## [To be done]
Please find every line in the records below that contains the string "newSketch" and copy each of those lines out in full.
——————————
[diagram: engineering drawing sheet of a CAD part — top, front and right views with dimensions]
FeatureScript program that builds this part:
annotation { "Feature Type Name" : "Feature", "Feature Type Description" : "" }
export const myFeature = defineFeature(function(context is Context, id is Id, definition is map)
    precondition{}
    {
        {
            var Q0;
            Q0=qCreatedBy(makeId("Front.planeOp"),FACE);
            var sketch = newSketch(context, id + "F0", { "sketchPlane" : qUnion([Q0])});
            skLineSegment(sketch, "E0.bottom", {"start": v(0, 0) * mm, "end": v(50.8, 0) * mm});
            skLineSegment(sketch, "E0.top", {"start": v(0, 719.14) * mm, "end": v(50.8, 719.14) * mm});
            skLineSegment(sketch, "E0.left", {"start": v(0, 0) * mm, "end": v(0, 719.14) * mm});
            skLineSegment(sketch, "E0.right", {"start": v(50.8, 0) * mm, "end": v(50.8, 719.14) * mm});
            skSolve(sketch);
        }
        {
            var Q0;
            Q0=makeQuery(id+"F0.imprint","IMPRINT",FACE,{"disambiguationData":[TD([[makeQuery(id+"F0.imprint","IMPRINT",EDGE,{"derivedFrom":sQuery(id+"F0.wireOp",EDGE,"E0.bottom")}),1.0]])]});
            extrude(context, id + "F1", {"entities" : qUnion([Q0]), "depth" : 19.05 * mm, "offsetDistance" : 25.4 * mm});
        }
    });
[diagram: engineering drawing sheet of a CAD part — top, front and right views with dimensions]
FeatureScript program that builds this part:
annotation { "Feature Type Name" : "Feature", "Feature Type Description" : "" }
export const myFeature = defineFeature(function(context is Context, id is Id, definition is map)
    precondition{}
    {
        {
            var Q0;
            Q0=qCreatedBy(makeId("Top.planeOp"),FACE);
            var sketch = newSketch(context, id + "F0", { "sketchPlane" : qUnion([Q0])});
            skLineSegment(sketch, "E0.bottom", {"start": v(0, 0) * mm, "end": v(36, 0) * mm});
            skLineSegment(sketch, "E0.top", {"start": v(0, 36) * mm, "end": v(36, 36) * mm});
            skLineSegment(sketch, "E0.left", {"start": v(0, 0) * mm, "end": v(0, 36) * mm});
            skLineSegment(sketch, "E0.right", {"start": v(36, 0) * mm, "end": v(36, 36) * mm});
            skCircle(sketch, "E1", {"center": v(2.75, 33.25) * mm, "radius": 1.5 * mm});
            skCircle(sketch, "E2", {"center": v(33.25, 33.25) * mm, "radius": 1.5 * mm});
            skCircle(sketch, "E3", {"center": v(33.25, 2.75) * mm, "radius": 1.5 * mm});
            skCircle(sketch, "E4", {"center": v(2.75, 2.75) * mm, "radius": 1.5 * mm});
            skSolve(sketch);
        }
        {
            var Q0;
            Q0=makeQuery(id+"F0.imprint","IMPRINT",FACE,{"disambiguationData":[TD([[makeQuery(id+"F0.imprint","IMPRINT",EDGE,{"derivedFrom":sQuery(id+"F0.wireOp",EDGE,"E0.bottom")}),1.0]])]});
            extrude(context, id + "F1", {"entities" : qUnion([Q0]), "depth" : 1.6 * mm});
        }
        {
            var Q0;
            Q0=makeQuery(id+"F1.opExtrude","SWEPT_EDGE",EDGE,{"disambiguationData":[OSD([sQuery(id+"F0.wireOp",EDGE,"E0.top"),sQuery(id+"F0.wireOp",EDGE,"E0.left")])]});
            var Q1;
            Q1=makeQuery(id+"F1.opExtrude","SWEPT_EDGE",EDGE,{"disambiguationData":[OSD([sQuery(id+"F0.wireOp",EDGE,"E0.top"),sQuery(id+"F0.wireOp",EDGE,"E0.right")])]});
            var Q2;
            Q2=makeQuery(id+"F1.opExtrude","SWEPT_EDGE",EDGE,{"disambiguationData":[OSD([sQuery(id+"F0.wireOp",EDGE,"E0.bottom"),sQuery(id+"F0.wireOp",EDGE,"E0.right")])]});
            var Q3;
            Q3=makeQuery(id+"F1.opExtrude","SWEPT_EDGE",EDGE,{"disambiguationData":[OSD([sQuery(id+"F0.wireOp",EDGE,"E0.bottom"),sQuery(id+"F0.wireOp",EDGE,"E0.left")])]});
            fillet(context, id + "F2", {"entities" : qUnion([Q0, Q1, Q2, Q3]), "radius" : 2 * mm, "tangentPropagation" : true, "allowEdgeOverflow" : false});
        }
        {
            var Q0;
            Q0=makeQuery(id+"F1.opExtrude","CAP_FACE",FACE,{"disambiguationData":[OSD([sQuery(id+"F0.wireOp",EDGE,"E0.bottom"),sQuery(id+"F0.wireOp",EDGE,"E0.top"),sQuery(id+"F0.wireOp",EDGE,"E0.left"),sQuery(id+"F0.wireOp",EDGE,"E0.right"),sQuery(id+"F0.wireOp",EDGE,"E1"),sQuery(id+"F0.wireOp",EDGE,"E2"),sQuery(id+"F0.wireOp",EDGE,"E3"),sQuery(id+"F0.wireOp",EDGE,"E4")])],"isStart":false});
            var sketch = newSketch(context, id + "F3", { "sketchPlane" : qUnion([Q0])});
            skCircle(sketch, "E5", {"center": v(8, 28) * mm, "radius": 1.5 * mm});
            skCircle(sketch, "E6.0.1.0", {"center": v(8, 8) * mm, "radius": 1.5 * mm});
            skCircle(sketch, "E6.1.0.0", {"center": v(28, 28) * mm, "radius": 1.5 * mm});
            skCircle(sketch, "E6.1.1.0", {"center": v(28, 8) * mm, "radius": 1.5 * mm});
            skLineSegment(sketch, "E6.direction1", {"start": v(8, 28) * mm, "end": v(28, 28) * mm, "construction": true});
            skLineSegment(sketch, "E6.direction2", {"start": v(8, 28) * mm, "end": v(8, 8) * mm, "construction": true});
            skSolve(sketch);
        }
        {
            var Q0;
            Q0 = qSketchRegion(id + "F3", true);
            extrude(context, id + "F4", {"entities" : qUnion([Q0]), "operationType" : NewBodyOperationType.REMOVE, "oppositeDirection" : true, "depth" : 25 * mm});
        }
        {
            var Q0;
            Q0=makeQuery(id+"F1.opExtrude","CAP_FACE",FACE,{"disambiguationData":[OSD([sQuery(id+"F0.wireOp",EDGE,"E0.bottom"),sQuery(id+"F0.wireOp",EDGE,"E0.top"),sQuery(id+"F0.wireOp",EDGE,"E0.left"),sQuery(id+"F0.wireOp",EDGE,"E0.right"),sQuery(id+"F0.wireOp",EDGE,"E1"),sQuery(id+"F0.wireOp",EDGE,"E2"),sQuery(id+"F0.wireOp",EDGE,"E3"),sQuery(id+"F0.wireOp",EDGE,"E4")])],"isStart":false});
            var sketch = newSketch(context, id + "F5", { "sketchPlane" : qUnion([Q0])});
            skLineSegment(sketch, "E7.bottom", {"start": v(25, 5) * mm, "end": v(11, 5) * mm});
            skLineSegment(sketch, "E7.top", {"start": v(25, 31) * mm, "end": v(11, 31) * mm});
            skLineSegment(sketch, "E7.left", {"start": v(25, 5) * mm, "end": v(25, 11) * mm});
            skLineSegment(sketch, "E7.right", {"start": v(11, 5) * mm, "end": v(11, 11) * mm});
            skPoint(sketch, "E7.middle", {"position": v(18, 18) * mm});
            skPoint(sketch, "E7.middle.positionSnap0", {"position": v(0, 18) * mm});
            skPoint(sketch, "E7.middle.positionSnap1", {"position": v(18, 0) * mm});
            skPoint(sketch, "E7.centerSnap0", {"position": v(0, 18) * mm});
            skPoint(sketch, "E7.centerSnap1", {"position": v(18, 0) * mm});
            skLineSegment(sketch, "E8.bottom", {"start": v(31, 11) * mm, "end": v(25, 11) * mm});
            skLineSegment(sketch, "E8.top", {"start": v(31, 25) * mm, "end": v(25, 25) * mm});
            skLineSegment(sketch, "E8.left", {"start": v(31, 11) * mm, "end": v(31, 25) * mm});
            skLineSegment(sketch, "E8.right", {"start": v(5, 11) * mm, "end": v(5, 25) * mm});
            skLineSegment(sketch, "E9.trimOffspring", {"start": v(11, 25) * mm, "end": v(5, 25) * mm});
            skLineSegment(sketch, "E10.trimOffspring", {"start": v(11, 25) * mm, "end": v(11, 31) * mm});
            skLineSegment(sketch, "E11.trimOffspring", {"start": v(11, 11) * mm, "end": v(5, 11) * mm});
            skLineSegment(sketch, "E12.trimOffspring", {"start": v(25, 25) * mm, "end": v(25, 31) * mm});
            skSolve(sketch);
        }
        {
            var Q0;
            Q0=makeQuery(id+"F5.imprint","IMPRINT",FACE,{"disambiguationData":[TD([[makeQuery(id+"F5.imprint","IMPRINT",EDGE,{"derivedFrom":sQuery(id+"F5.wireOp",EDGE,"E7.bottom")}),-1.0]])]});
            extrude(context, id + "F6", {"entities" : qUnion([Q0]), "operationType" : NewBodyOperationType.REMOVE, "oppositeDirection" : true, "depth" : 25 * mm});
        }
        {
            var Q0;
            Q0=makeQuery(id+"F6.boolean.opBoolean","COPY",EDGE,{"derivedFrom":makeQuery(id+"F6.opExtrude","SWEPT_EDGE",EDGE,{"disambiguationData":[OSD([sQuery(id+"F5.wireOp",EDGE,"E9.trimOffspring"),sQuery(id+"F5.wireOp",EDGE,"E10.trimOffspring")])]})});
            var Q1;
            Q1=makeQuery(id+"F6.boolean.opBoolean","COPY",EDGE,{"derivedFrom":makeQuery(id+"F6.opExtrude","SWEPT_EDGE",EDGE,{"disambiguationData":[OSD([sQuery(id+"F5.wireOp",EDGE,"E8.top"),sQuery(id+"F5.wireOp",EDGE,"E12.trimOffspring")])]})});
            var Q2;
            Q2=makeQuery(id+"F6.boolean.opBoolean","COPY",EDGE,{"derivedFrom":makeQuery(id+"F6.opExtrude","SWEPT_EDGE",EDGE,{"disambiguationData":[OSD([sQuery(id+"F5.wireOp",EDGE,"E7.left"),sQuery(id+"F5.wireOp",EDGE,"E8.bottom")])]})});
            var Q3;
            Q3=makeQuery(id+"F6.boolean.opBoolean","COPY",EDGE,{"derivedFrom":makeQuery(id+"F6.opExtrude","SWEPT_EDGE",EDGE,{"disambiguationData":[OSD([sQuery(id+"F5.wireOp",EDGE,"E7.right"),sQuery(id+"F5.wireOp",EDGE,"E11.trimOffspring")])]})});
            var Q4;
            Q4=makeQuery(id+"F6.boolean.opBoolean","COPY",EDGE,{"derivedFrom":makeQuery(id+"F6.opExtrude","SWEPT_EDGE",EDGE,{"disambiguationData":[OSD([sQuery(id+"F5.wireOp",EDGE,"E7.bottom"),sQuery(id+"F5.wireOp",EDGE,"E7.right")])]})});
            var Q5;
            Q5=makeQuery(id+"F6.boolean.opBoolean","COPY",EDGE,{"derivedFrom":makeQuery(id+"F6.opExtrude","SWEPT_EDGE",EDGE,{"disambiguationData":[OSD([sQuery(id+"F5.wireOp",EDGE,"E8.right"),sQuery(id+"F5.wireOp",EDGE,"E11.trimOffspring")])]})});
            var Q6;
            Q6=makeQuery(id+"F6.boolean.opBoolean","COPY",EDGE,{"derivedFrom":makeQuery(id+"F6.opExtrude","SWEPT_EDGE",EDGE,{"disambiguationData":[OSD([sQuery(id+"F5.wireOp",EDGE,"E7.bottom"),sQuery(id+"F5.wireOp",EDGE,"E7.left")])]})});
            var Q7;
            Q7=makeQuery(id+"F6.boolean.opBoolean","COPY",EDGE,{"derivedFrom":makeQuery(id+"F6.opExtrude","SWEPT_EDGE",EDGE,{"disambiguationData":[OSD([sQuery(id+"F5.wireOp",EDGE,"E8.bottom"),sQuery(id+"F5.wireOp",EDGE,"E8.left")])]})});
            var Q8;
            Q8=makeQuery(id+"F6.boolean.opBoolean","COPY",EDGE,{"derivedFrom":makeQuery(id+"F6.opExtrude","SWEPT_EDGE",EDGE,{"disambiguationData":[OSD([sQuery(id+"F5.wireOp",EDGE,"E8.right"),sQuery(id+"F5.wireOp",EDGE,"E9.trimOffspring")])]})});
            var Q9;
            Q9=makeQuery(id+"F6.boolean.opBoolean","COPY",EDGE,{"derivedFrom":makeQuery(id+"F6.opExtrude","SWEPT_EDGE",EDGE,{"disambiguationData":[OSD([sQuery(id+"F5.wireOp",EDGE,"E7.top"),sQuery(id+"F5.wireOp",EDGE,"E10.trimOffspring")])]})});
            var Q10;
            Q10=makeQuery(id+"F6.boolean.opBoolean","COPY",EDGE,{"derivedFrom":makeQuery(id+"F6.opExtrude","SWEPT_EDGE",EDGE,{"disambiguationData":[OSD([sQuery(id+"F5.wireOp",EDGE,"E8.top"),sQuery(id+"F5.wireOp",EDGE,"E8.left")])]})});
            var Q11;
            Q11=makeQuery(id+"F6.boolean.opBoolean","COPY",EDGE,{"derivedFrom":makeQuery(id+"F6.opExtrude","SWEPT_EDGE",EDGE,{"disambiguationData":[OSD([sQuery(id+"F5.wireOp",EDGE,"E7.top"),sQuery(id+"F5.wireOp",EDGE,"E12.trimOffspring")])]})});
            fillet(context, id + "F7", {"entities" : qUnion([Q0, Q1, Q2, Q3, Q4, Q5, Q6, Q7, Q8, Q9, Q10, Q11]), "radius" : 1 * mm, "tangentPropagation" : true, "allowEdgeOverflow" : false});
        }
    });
——————————
## [The response]
            var sketch = newSketch(context, id + "F0", { "sketchPlane" : qUnion([Q0])});
            var sketch = newSketch(context, id + "F0", { "sketchPlane" : qUnion([Q0])});
            var sketch = newSketch(context, id + "F3", { "sketchPlane" : qUnion([Q0])});
            var sketch = newSketch(context, id + "F5", { "sketchPlane" : qUnion([Q0])});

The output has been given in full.